## Records:

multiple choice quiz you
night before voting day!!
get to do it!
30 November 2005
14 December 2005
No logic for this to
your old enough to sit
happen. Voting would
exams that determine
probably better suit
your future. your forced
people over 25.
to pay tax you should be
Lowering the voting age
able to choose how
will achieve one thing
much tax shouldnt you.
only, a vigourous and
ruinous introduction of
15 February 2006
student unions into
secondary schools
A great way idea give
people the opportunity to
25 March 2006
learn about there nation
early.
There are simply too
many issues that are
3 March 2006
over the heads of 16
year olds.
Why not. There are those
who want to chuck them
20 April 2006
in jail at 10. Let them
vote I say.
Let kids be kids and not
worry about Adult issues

...

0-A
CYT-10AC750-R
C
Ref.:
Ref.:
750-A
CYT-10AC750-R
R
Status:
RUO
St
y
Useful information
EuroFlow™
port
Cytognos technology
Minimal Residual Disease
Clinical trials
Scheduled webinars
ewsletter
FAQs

## Action item:
Please give back exactly the lines of this listing beginning at the line with "in jail at 10. Let them" and ending with the line with "worry about Adult issues", both included, and nothing else.

## Final answer:
in jail at 10. Let them
vote I say.
Let kids be kids and not
worry about Adult issues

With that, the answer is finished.